The differences we observe down at this level are really trivial. We remember the changes that came and seemed transforming—because the human mind is always alert and eager to adapt. But on reflection the qualities that mattered then still matter, and the blunt fact is that you rapidly get used to things like Xerography, electric typewriters and calculators, to computers, internets, and digital TV—but something must me produced to be copied, the words have to be good before you type them, the numbers can be scary whether you tote them up by pen or keystrokes, the news reached us then as now, and our minds have become steeled against them and grow ever more resistant the faster the hail rattles down on the tin roof. And the news are much the same—as we can prove by demanding of the genii that it summon up old archives. Amazing how intensely people once felt about matters long since forgotten…

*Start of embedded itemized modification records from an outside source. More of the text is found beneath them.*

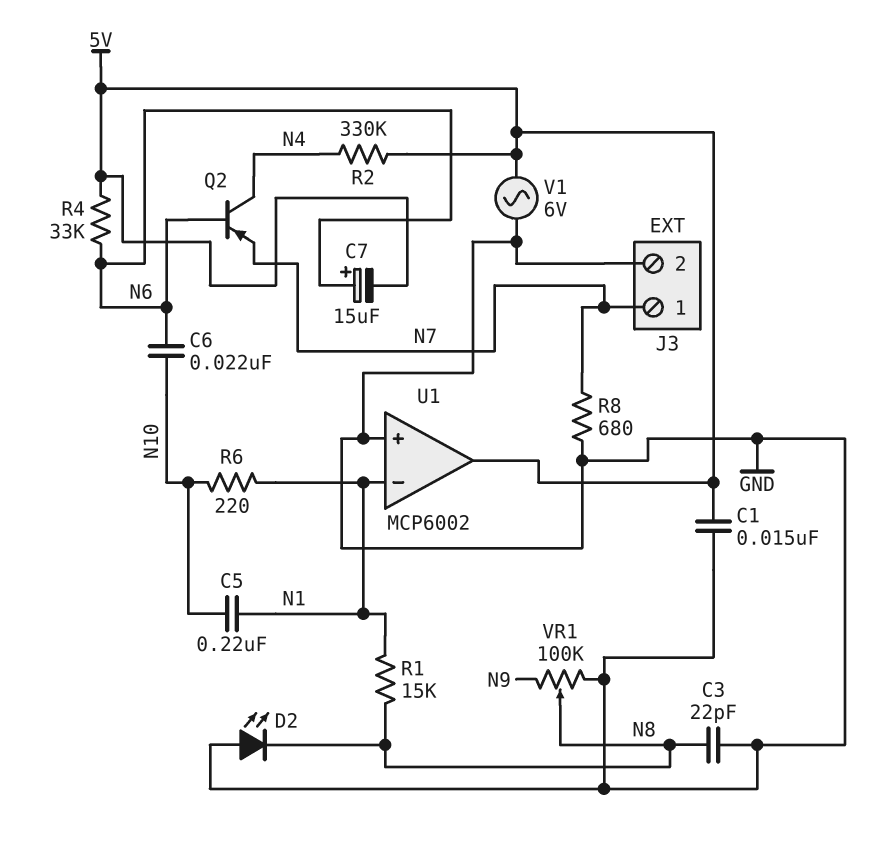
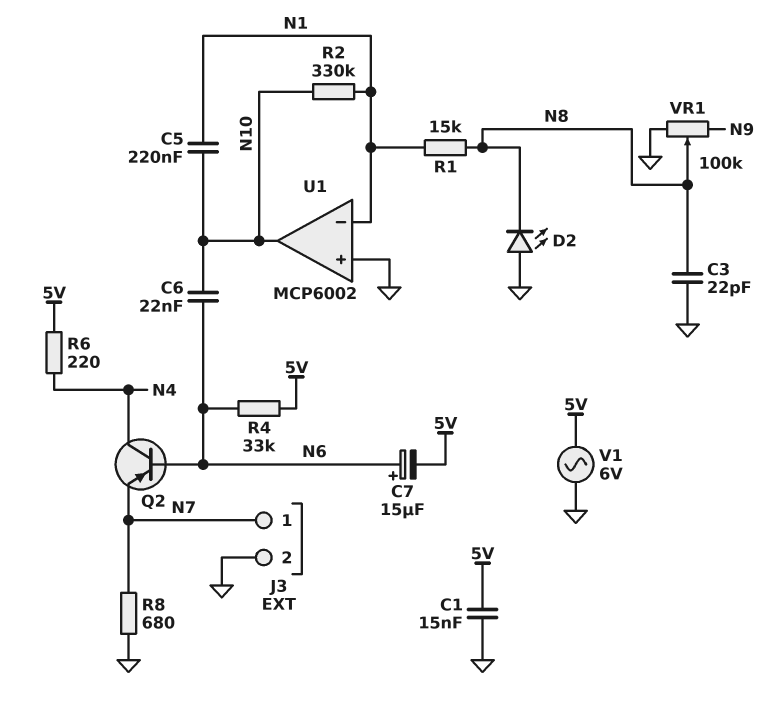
R2: 330k (5V, N4) -> 330k (N1, N10)
R6: 220 (N1, N10) -> 220 (5V, N4)
U1 pin out: 5V -> N10

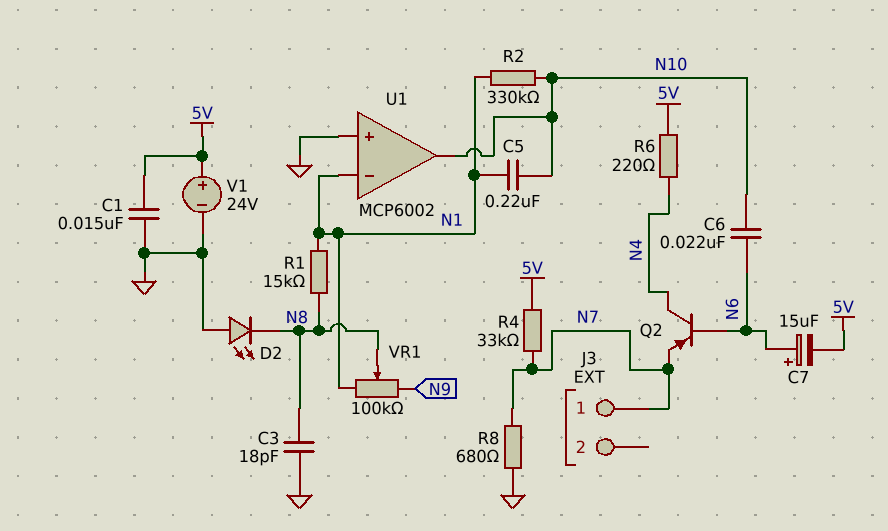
C3: 22pF (GND, N8) -> 18pF (GND, N8)
J3 pin 2: GND -> none
R4: 33k (5V, N6) -> 33k (5V, N7)
V1: AC 6V (5V, GND) -> 24V (plus 5V, minus GND)
VR1: 100k (GND, N9, wiper N8) -> 100k (N1, N9, wiper N8)

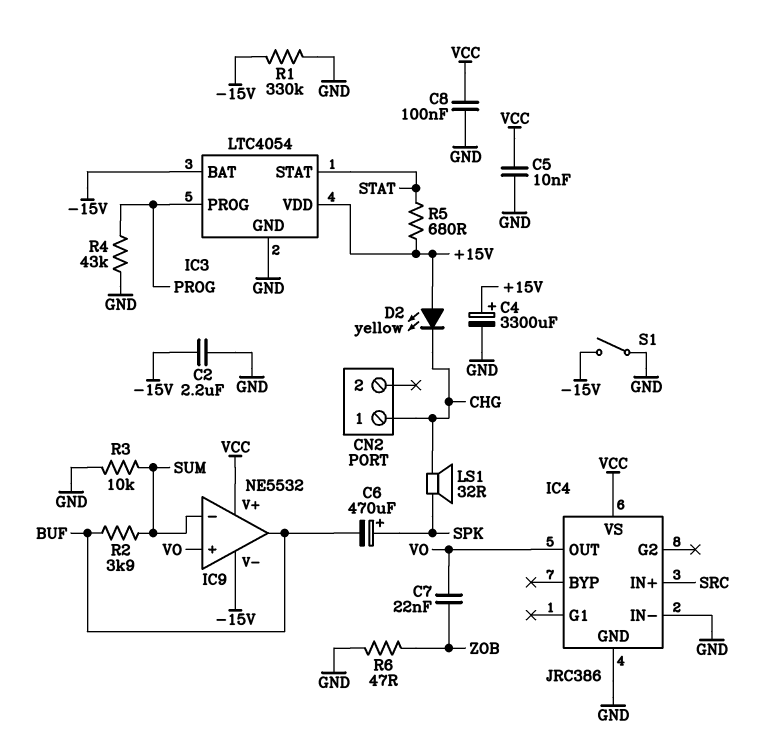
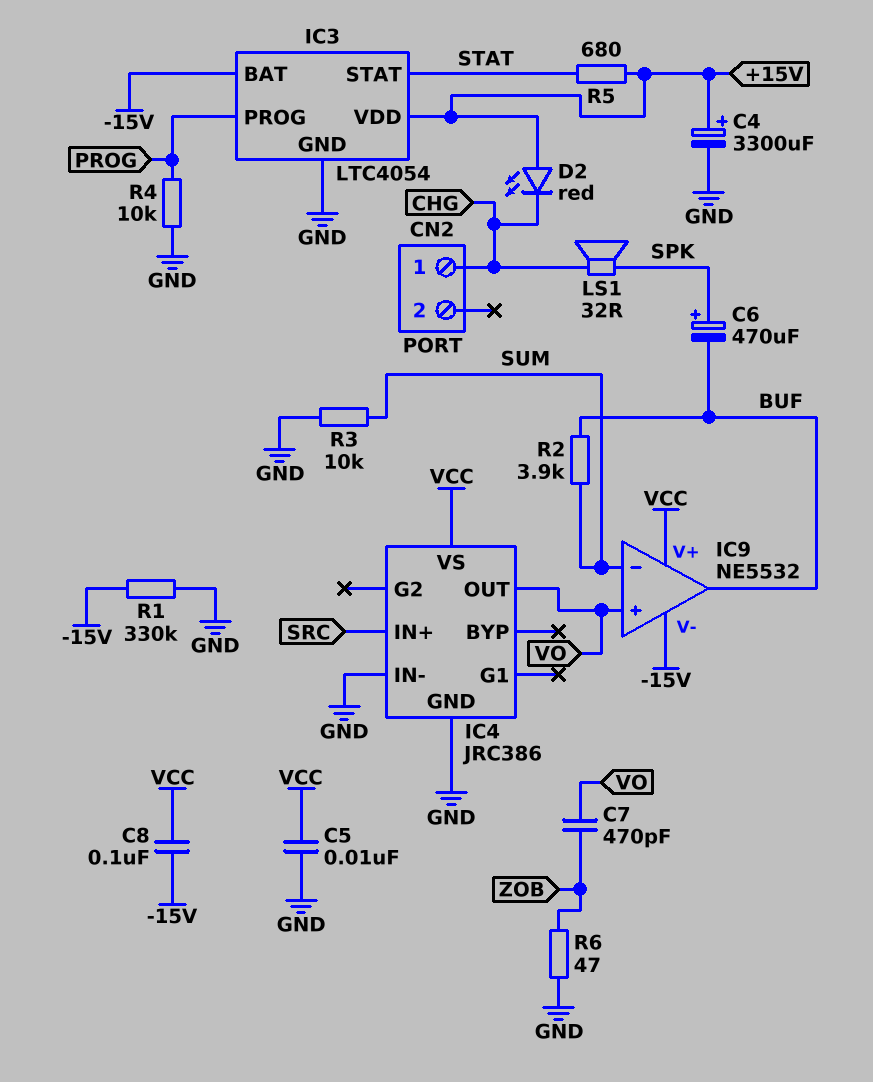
C2: 2.2uF (-15V, GND) -> none
C7: 22nF (VO, ZOB) -> 470pF (VO, ZOB)
C8: 100nF (GND, VCC) -> 100nF (-15V, VCC)
D2: LED yellow (A +15V, K CHG) -> LED red (A +15V, K CHG)
R4: 43k (GND, PROG) -> 10k (GND, PROG)
S1: switch (-15V, GND) -> none

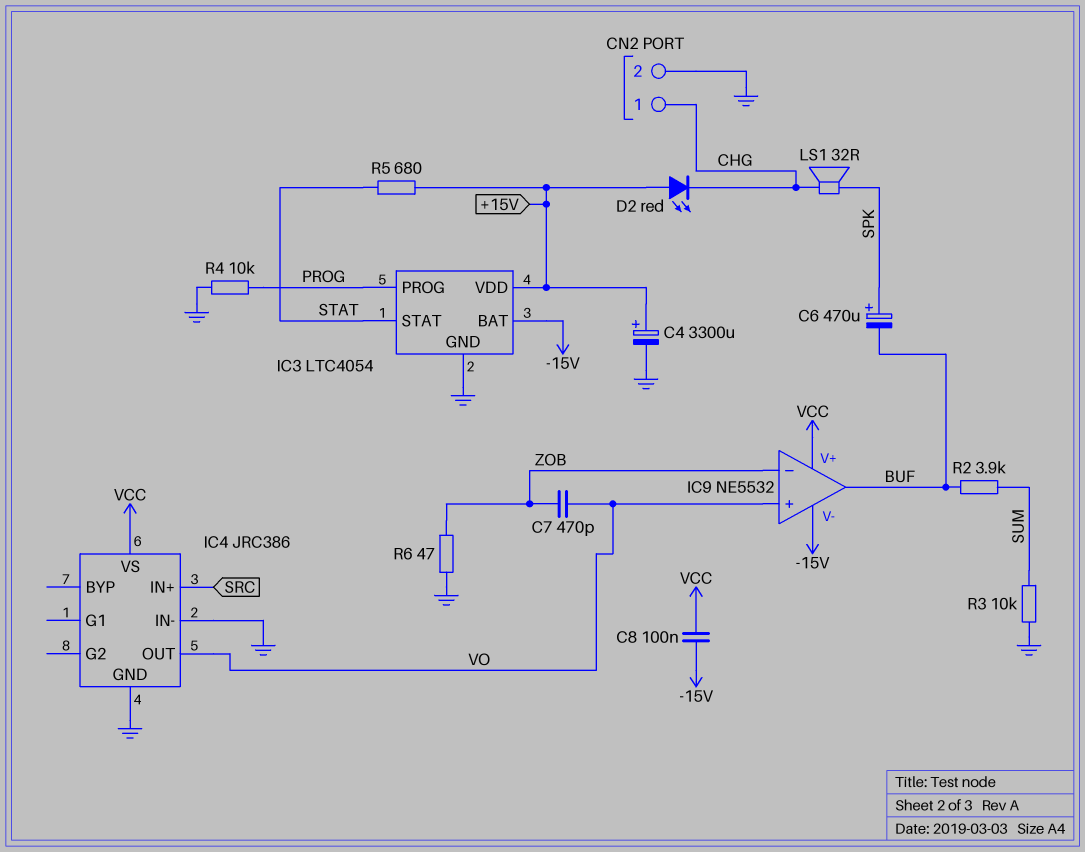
C5: 10nF (GND, VCC) -> none
CN2 pin 2: none -> GND
IC9 pin in-: SUM -> ZOB
R1: 330k (-15V, GND) -> none

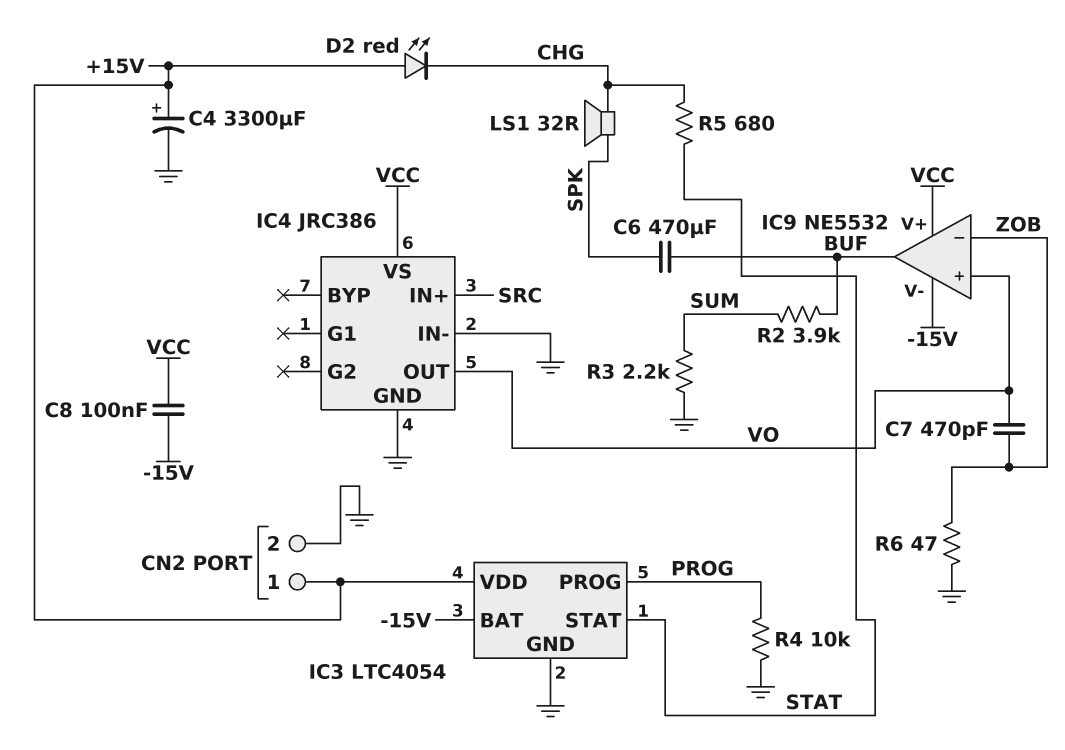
C6: 470uF (plus SPK, minus BUF) -> 470uF (BUF, SPK)
CN2 pin 1: CHG -> +15V
R3: 10k (GND, SUM) -> 2.2k (GND, SUM)
R5: 680 (+15V, STAT) -> 680 (CHG, STAT)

Boredom is good. It reminds you of values. You realize that beneath the raging storms of change, culture endures. It isn’t left untouched by all that stuff rushing about in the invisible electromagnetic flux, but that too we get used to. Gale Research. It was a wholly owned, relatively small, but very prestigious reference book company still headed, when we encountered it, by its founder. Our friend already worked there then. The company was twice sold since, first to the Canadian publishing giant Thomson, then spun off to Cengage Learning. Managements came and went. Slogans flourished like mushrooms and wilted almost instantly. One new enthusiasm after the other was organized in, organized out, in-sourced, out-sourced—and endured. All this hoopla caused a lot of laughter, down there, in ordinary life. And things went on, adapting, struggling, battling—as they had long before we became members of the publishing tribe. At the working level things endure. Some things must. And will. As Martha Stewart would say, It’s a good thing.